- The top 10 hottest remote side hustles include therapists, translators, graphic designers, and bookkeepers, according to a new report FlexJobs.
As more companies like AT&T, JPMorgan, and Amazon drag employees back into the office, remote work is becoming increasingly like gold dust.
Although only 10% of open job positions were remote in December 2023, they received 46% of all applications, according to 2024 data from LinkedIn.
For many, these prized roles aren’t just an opportunity to log on from the couch in their pajamas and enjoy a better work-life balance. With the high cost of living, professionals want to work from home to avoid the costs of commuting, lunches, and workwear. And this is a popular phenomenon—about 78% of workers responded that they currently have a side hustle, or would consider taking one on, in order to bump their income, according to a previous report from FlexJobs.
Whether you’re facing a return-to-office mandate or want to make some coin on the side from the comfort of your home, FlexJobs has just revealed the top remote side hustles for 2024—and one pays $56 an hour.
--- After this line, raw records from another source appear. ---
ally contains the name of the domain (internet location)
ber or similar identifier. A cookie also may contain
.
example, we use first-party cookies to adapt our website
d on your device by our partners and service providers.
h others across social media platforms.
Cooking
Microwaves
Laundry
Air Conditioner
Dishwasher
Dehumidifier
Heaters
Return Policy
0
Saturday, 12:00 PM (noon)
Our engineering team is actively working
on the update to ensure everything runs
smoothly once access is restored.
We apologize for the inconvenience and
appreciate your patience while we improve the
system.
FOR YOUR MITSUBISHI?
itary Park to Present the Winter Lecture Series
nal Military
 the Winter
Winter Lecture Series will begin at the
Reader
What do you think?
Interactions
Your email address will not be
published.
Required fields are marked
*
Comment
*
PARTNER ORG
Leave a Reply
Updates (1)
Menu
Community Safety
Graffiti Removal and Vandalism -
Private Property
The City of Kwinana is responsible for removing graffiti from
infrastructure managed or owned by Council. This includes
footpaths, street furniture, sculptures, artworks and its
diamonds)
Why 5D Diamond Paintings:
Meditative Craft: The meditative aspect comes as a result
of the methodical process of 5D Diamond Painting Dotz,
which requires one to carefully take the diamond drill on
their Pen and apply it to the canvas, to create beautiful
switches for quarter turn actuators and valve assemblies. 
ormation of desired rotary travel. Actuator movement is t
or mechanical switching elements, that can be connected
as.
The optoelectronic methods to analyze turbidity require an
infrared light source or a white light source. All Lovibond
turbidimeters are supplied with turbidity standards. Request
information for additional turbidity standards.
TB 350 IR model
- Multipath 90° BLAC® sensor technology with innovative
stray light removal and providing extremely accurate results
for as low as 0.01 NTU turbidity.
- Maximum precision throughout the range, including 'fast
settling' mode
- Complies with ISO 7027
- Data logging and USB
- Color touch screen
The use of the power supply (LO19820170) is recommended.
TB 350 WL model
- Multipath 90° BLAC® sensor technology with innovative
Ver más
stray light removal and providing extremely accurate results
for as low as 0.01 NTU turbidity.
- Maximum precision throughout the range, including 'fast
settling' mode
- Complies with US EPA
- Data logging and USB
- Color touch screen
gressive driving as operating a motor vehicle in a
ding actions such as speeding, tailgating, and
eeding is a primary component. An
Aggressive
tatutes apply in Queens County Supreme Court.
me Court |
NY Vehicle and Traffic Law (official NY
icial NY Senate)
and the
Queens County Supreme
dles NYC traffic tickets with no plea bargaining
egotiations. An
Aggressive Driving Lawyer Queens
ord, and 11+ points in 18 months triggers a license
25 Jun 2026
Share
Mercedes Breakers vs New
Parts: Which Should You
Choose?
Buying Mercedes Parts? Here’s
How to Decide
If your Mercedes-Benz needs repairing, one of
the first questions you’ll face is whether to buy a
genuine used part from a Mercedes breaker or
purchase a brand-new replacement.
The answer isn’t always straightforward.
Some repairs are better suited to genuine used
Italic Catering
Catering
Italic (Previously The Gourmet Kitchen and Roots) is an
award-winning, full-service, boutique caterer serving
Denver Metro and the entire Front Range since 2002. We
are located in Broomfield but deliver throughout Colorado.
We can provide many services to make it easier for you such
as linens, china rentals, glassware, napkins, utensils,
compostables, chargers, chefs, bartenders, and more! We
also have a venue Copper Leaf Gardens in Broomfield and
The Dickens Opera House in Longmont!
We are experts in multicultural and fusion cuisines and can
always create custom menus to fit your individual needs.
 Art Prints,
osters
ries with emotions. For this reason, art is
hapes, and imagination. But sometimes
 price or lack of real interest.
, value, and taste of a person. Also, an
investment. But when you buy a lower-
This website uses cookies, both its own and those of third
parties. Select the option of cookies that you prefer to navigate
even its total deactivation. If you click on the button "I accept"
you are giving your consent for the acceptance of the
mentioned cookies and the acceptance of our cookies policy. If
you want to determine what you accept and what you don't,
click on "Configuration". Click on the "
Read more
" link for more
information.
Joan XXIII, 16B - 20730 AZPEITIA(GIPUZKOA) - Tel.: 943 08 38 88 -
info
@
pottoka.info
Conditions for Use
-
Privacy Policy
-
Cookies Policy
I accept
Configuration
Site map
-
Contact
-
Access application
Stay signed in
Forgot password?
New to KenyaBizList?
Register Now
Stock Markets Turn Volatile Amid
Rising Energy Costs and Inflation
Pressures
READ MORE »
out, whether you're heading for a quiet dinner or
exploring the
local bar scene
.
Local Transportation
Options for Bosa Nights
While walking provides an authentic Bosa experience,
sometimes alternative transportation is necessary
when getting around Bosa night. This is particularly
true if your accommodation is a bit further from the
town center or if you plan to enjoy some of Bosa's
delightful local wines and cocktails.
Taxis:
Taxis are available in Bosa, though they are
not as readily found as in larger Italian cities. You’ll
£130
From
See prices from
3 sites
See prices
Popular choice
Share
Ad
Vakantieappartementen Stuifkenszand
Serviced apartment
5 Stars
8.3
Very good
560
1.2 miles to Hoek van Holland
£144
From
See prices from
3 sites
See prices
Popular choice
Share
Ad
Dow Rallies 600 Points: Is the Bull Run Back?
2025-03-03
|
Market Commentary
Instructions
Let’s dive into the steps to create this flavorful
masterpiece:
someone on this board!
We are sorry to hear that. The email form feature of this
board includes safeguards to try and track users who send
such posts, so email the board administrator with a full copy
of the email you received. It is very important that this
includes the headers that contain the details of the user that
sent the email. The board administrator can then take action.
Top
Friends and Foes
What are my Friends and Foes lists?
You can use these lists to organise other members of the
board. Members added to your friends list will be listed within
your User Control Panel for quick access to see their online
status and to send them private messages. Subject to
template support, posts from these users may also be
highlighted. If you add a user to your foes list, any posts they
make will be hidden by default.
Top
The top 10 remote side hustles
- Nurse Practitioner ($56/hour)
- Therapist ($30/hour)
- Translator ($24/hour)
- Accountant ($23/hour)
- Content Writer ($22/hour)
- Graphic Designer ($20/hour)
- Bookkeeper ($19/hour)
- Administrative Assistant ($18/hour)
- Customer Service Representative ($16/hour)
- Sales Associate ($13/hour)
There are a few side hustles that rose as the hottest gigs over the past year, but healthcare roles have topped the charts.
Nurse practitioners came out on top as the highest-paid remote side job at $56 per hour, and therapists were ranked second with a $30 hourly wage. This should come as no surprise, as the U.S. Bureau of Labor Statistics estimated nurse practitioner roles would grow 46% between 2021 and 2031. The job does require a degree, specialization, and certification, but professionals could make a pretty penny taking up the opportunity. The rise of this role and others, like therapists, reaffirms that the healthcare industry only continues to grow.
Other less conventional roles, like translators, are making $24 hourly meanwhile graphic designers are bringing in $20 per hour and becoming increasingly popular.
Notably, AI and other tech gigs were absent from this year’s list. Despite chatbots, copilot, and other AI tools becoming some of the hottest innovations in recent years, remote side hustles in the industry are comparatively scant. Even full-time opportunities in tech are teetering off—the endless opportunities that computer science graduates were once promised are no longer around.
The popularity of WFH gigs as workers are hit with RTO
Having the flexibility of remote or hybrid when you’re taking on a second (or third) job or going solo can be crucial—but it might feel like a dream as companies bring down the RTO hammer.
Late last year, AT&T told its staffers that they would have to be back in the office five days every week starting this month. The telecommunications company was following in the footsteps of Amazon, who also enforced a five-day-in-office return in 2024. Employing over one million U.S. workers, the e-commerce giant then faced intense employee pushback; staffers called for a reversal of the RTO mandate in an anonymous survey, workers began rage-applying to jobs to jump ship, and employees even penned an open letter to an Amazon executive slamming the decision.
JPMorgan’s recent RTO enforcement also spurred similar outrage from employees, to the point where the bank muted comments on its internal messaging board after being flooded with protests. Last year, Starbucks also threatened to fire staffers who didn’t come to the office at least three days per week. Consequences for disobeying the rule could be “up to, and including, separation,” according to an internal memo obtained by Bloomberg News.